Mme. Perreux conteste donc la légalité de cet arrêté en soutenant que sa candidature à un poste à l'ENM a été rejetée en raison de ses engagements syndicaux. Estimant avoir fait l'objet d'une discrimination, elle invoque le bénéfices des règles relatives à la charge de la preuve en la matière, fixées par l'article 10 de la directive communautaire du 27/11/2000. A l'époque de l’arrêté, cette dernière n'avait pas encore été transposée malgré l'expiration du délai pour ce faire (la transposition n'a été réalisée que par l'article 4 de la loi du 27/05/2008).

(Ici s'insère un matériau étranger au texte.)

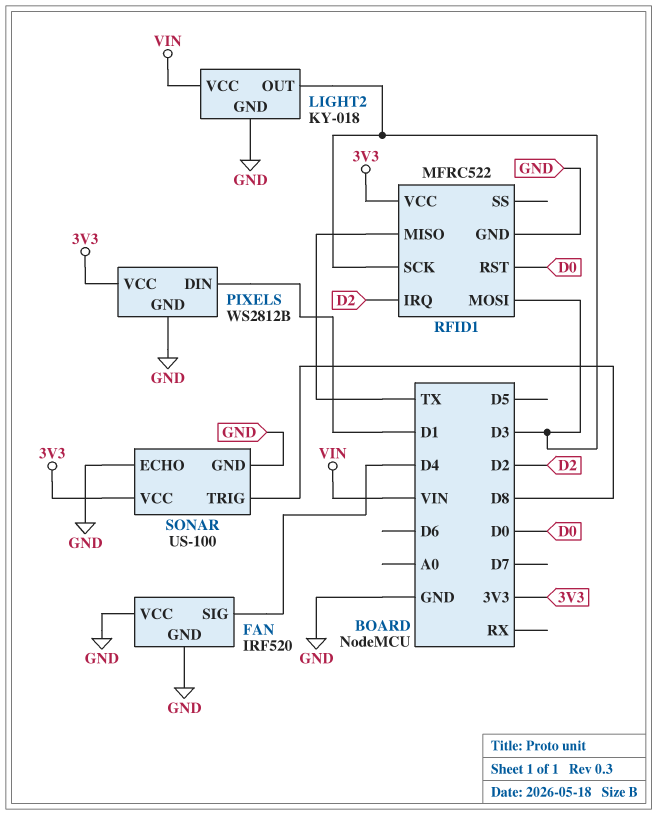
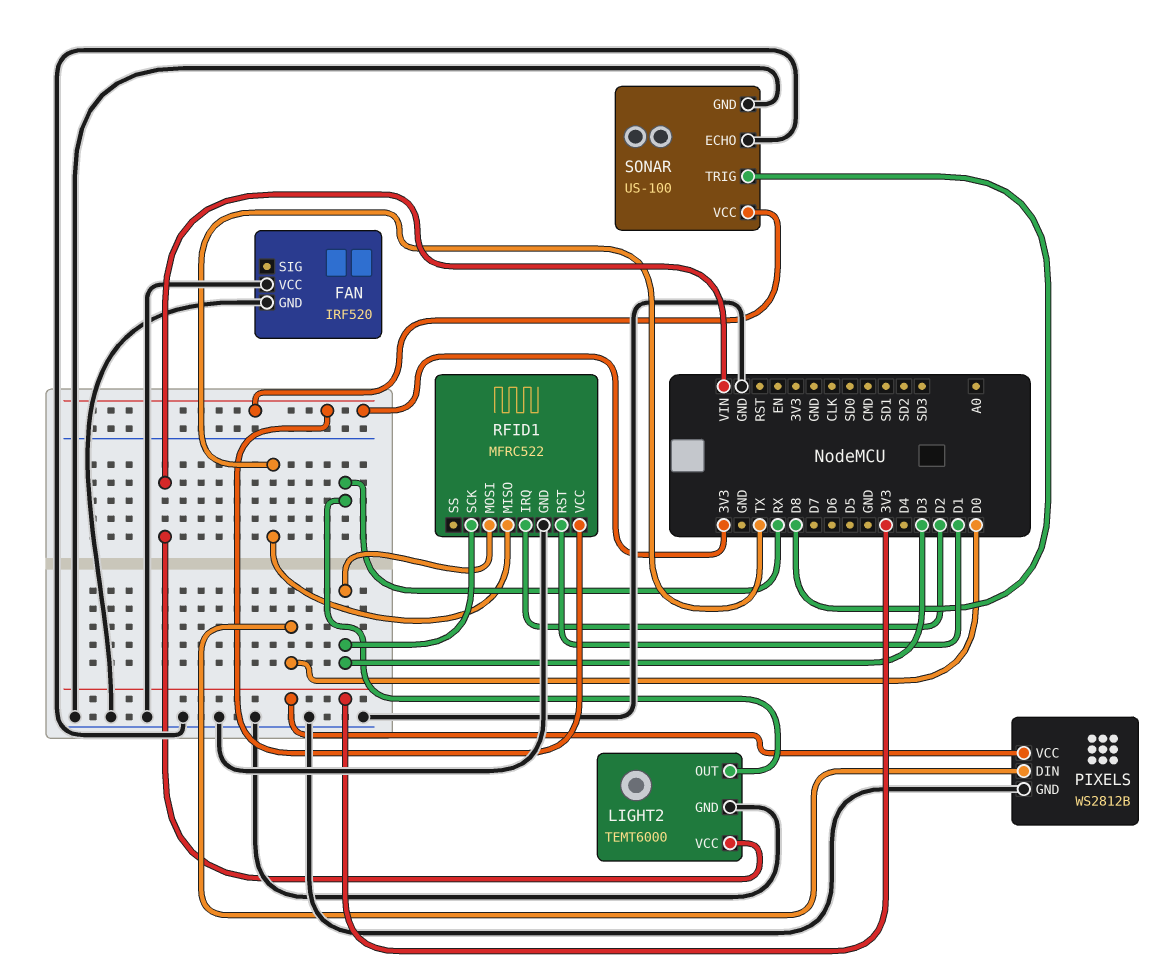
FAN pin SIG: D4 -> none
LIGHT2: KY-018 -> TEMT6000
LIGHT2 pin OUT: D3 -> RX
PIXELS pin DIN: D1 -> D0
RFID1 pin RST: D0 -> D1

En vertu d'une jurisprudence classique du nom du célèbre homme politique franco-allemand, M. Daniel Cohn-Bendit, cette requête aurait du être rejetée puisqu'elle conduisait à confronter directement une décision individuelle, l’arrêté, à une directive communautaire. Or, le Conseil d’État considérait qu'à l'inverse des règlements communautaires, les directives étaient dépourvues d'effet direct. En effet, l'article 189 du traité de Rome (aujourd'hui article 288 du traité sur le fonctionnement de l'Union européenne) prévoit que la directive fixe un objectif à atteindre aux Etats membres dans un délai imparti, tout en leurs laissant le choix des moyens pour y parvenir. En d'autres termes, la directive ne produit pas, par elle-même, d'effets de droit au profit ou à la charge des administrés. Elle ne les concerne que par la médiation de la norme nationale de transposition. C'est cette dernière qui est source de droit pour les justiciables. Sur cette base, le juge administratif refusait, donc, depuis 1978, d'annuler un acte administratif individuel directement contraire à une directive communautaire.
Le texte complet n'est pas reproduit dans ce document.